Air traffic management (ATM) would benefit from an improved ability to predict an aircraft's trajectory. Air traffic management is responsible for the safe separation of aircraft, a particularly demanding task in congested airspace such as around airports. ATM decision-support tools based on accurate trajectory predictions could allow a greater volume of aircraft to be handled while maintaining safety.
By trajectory, a four-dimensional description of the aircraft's path is meant. The description may be the evolution of the aircraft's state with time, where the state may include the position of the aircraft's centre of mass and other aspects of its motion such as velocity, attitude and weight. This benefit is particularly significant where ATM is operating in and around airports.
As demand for slots at airports increases, ATM is under constant pressure to increase capacity by decreasing separation between aircraft: increased accuracy in predicting aircraft trajectories enables this to be done without compromising safety. Also, greater predictability in aircraft trajectories allows arrival times to be determined more accurately thereby enabling better coordination with ground operations.
In current ATM practice, aircraft must typically fly set routes. For example, when approaching and departing an airport, aircraft are usually requested to fly a STAR (Standard Terminal Arrival Route) and a SID (Standard Instrument Departure), respectively. However, aircraft operators are requesting additional flexibility to fly according to their preferences, so that they can better pursue their business objectives.
Furthermore, there is an increasing pressure on the ATM system to facilitate the reduction of the environmental impact of aircraft operations. As a result of the above, the ATM system requires the capability to predict operator-preferred trajectories as well as trajectories that minimize the impact on the environment, chiefly in terms of noise and emissions. In addition, the ATM system must be able to exchange descriptions of such trajectories with the operators in order to arrive at a coordinated, conflict-free solution to the traffic problem.
The ability to predict an aircraft's trajectory will also be of benefit to the management of autonomous vehicles such as unmanned air vehicles (UAVs), for example in programming flight plans for UAVs as well as in commanding and de-conflicting their trajectories.
In order to predict aircraft trajectory unambiguously, one must solve a set of differential equations that model both aircraft behavior and atmospheric conditions. The computation process requires inputs corresponding to the aircraft intent, as derived from flight intent.
Aircraft intent must be distinguished from flight intent. Flight intent may be thought of as a generalization of the concept of a flight plan, and so will reflect operational constraints and objectives such as intended or required route and operator preferences.
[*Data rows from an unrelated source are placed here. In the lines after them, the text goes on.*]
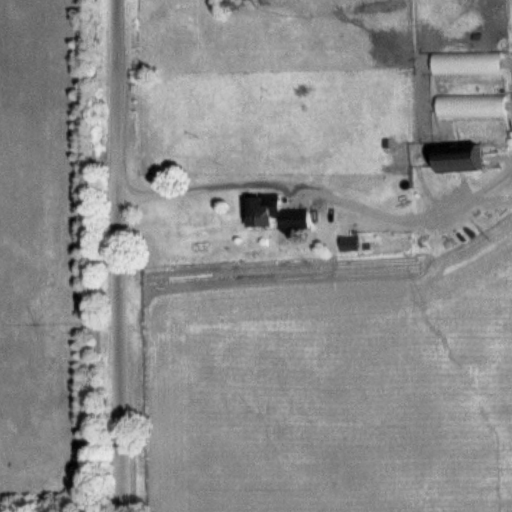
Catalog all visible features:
building: (457, 159)
road: (217, 185)
building: (277, 213)
building: (348, 244)
road: (124, 256)
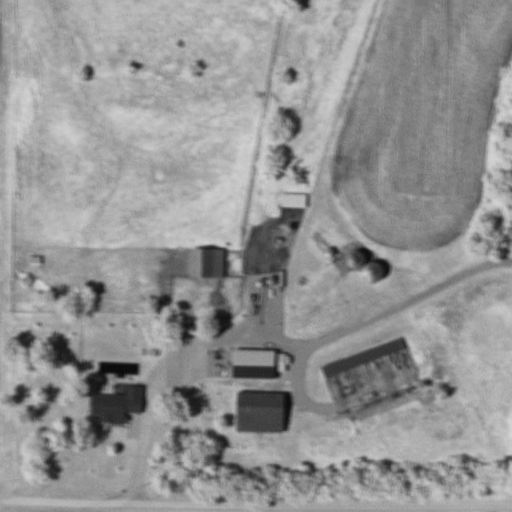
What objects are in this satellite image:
building: (204, 262)
building: (368, 271)
building: (297, 317)
road: (271, 332)
building: (360, 357)
building: (220, 362)
building: (111, 406)
building: (256, 412)
road: (255, 503)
Generally, flight intent will not unambiguously define an aircraft's trajectory, as the information it contains need not close all degrees of freedom of the aircraft's motion. Put another way, there are likely to be many aircraft trajectories that would satisfy a given flight intent. Thus, flight intent may be regarded as a basic blueprint for a flight, but that lacks the specific details required to compute unambiguously a trajectory.
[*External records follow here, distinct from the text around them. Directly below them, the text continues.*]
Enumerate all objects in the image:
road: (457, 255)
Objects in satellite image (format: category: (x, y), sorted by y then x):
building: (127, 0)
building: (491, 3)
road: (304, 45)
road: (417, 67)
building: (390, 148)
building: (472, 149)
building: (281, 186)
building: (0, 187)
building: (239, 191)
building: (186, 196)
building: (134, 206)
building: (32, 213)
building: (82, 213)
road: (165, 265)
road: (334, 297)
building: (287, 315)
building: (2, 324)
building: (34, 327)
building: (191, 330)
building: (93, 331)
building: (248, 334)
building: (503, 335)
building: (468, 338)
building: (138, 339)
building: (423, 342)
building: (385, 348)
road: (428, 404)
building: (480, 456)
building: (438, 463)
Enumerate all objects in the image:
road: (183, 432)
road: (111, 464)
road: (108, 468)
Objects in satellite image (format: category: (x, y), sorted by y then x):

For example, the instructions to be followed during a STAR or a SID would correspond to an example of flight intent. In addition, airline preferences may also form an example of flight intent. To determine aircraft intent, instances of flight intent like a SID procedure, the airline's operational preferences and the actual pilot's decision making process must be combined. This is because aircraft intent comprises a structured set of instructions that are used by a trajectory computation infrastructure to provide an unambiguous trajectory. The instructions should include configuration details of the aircraft (e.g. landing gear deployment), and procedures to be followed during maneuvers and normal flight (e.g. track a certain turn radius or hold a given airspeed). These instructions capture the basic commands and guidance modes at the disposal of the pilot and the aircraft's flight management system to direct the operation of the aircraft. Thus, aircraft intent may be thought of as an abstraction of the way in which an aircraft is commanded to behave by the pilot and/or flight management system. Of course, the pilot's decision making process is influenced by required procedures, for example as required to follow a STAR/SID or to comply with airline operational procedures as defined by the flight intent.
Aircraft intent is expressed using a set of parameters presented so as to allow equations of motion to be solved. The theory of formal languages may be used to implement this formulation: an aircraft intent description language provides the set of instructions and the rules that govern the allowable combinations that express the aircraft intent, and so allow a prediction of the aircraft trajectory.